The reparation loan of 165 billion euros, as stated, "includes 25 billion euros of immobilized Russian state assets held in private bank accounts across the bloc, as well as 140 billion euros held in Euroclear in Belgium."
The legal proposal, it is noted, will serve as the basis for immediate technical negotiations before EU leaders meet in mid-December to decide on the most sensitive parts of the initiative. Ukraine will only have to repay the loan if Russia ends the war and pays war reparations, which is considered an unlikely scenario.
"Within the reparation loan, 115 billion euros were allocated to finance Ukraine's defense industry, while 50 billion euros will cover Kyiv's budget needs. The remaining 45 billion euros of the package will be used to repay the G7 loan to Ukraine from 2024," the publication states.
The main obstacle remains the opposition of the Belgian government to the loan.
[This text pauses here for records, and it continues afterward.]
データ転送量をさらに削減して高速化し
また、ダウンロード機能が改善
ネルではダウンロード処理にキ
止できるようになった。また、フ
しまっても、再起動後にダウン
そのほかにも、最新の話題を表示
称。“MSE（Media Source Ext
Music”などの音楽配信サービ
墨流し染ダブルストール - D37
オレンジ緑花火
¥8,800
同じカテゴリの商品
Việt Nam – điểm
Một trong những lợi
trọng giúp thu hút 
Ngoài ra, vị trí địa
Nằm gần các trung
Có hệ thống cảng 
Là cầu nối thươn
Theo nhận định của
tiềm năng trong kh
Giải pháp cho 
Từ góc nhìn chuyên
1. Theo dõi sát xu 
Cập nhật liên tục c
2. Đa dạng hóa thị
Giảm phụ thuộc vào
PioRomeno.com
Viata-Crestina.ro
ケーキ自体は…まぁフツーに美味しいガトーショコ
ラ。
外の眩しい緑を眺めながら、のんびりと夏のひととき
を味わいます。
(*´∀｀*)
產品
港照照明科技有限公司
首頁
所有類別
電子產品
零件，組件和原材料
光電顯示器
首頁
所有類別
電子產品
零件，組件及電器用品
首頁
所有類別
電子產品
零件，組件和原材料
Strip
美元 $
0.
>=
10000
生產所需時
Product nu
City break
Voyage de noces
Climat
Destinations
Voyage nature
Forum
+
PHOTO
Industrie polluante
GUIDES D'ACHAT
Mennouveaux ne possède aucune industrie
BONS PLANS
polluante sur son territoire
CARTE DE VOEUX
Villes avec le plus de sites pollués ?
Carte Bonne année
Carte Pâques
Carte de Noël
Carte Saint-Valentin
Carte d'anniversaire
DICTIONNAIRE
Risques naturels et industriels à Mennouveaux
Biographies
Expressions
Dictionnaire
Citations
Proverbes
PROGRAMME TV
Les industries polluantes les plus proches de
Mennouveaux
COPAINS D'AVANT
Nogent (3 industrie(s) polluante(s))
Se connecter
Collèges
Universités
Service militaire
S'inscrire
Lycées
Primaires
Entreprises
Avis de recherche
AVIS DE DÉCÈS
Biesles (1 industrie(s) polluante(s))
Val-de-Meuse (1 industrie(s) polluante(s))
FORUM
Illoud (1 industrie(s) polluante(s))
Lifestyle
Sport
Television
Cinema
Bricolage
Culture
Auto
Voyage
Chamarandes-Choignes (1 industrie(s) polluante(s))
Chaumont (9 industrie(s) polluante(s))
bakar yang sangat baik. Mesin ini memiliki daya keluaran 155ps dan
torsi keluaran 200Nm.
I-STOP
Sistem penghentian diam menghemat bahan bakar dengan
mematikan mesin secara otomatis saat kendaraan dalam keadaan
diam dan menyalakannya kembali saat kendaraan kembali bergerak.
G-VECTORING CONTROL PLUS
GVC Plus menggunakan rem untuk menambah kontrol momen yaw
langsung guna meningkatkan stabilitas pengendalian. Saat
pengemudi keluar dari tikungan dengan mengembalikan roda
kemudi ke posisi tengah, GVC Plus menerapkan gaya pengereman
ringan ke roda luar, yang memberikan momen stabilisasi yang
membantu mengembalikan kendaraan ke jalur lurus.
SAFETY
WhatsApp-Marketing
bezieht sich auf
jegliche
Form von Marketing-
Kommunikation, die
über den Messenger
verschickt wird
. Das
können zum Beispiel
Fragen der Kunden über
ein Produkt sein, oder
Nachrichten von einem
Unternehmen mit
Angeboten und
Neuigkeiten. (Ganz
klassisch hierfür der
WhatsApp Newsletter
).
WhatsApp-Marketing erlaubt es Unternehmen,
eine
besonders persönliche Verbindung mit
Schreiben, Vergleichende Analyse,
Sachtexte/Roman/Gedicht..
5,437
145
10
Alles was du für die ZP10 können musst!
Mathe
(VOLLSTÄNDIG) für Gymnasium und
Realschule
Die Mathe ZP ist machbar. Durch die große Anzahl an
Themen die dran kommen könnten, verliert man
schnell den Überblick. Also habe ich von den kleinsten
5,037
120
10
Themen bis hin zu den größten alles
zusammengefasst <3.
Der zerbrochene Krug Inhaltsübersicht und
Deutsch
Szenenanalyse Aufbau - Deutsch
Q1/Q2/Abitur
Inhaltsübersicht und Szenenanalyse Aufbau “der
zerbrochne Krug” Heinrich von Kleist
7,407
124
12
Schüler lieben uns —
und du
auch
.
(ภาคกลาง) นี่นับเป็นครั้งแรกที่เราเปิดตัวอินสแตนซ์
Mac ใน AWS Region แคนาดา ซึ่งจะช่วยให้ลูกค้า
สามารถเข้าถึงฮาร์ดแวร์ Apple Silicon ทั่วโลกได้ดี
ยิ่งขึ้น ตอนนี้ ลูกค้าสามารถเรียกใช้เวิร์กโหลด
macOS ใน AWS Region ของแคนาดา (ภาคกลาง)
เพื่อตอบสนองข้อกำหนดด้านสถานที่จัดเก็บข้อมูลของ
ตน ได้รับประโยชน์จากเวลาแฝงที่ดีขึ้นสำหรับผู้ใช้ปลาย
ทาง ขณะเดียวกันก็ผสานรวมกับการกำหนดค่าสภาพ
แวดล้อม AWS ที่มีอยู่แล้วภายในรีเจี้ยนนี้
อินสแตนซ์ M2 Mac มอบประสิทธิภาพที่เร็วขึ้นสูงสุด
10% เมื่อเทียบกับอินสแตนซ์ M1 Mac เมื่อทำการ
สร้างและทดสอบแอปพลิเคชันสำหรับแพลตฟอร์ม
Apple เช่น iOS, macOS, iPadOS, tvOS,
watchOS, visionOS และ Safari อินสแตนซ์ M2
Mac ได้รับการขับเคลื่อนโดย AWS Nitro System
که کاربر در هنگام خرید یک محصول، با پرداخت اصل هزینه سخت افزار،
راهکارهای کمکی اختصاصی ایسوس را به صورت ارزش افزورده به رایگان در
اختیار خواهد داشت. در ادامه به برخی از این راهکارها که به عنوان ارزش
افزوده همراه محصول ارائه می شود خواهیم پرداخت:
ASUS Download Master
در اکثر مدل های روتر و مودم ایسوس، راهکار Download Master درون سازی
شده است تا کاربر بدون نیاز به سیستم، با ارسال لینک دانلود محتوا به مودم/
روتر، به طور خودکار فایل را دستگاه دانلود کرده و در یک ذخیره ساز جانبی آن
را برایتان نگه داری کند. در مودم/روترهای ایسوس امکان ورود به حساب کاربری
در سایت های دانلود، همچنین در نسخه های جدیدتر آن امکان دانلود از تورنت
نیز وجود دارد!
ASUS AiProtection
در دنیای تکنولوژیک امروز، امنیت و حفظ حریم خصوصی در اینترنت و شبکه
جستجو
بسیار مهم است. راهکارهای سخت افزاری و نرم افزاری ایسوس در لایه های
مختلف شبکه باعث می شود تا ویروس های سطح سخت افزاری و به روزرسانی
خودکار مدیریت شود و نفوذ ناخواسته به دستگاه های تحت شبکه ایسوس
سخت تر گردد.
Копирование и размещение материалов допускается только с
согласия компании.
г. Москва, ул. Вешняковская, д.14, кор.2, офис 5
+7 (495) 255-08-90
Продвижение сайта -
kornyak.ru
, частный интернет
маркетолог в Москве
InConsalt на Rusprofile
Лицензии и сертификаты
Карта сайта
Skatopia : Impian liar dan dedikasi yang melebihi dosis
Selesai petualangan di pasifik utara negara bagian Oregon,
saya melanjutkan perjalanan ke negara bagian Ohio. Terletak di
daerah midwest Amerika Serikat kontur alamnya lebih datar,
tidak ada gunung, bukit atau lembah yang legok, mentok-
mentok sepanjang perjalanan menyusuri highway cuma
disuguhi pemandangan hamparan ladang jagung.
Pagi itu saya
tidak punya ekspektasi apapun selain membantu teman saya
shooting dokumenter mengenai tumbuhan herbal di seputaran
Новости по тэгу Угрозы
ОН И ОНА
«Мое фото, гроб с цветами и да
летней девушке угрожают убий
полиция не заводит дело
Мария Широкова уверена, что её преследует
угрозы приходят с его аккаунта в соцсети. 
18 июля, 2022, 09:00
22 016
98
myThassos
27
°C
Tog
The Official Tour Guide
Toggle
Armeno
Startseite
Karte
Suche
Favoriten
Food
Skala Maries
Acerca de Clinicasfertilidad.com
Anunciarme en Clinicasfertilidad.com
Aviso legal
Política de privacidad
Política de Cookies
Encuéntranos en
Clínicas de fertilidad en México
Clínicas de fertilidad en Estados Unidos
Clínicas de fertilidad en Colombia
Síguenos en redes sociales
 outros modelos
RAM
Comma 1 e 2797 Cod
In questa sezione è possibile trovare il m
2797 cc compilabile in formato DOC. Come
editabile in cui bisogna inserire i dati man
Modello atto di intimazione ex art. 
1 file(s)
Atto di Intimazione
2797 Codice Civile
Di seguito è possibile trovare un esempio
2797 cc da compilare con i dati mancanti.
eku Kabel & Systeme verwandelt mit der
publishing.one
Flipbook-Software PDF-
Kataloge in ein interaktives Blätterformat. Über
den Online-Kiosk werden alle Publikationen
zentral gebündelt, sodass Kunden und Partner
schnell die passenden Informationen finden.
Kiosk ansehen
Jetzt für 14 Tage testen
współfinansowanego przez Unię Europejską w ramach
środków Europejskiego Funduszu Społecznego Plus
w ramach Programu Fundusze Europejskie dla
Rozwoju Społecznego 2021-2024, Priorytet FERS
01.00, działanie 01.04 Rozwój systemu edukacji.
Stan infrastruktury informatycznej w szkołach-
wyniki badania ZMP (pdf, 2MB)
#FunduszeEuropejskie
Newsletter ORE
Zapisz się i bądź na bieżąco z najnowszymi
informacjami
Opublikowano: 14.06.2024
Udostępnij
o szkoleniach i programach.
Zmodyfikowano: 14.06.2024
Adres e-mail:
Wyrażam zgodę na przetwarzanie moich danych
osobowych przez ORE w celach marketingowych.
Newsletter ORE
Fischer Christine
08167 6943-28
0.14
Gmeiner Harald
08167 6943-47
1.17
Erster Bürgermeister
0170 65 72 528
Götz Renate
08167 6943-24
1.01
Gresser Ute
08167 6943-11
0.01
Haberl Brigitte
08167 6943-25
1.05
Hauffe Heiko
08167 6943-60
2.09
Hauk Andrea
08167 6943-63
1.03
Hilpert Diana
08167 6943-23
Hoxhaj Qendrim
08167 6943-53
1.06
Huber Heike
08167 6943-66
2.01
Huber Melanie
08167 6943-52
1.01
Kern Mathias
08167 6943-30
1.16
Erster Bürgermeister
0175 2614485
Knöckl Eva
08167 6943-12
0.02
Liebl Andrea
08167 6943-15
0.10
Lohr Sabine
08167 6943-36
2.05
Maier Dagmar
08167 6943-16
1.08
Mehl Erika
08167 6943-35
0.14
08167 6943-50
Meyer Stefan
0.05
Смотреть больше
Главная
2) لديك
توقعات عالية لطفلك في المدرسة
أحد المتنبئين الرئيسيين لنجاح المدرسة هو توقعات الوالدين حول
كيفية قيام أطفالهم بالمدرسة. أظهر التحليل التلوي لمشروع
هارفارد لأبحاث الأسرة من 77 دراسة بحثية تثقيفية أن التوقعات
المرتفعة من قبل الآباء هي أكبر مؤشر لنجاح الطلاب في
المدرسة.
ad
"The text that the European Commission will present today does not satisfactorily address our concerns," Belgian Foreign Minister Maxime Prévot told reporters on Wednesday morning on the sidelines of a NATO meeting. "We have an overwhelming feeling that we have not been heard."
Belgium fears Russian retaliation against the state and the financial depository holding the frozen assets, Euroclear. The government demands financial guarantees from EU capitals if Moscow manages to recover the money.
The European Commission has stated its readiness to provide Ukraine with emergency transitional financing to cover its needs in the first months of the year, likely through EU debt, the publication indicates.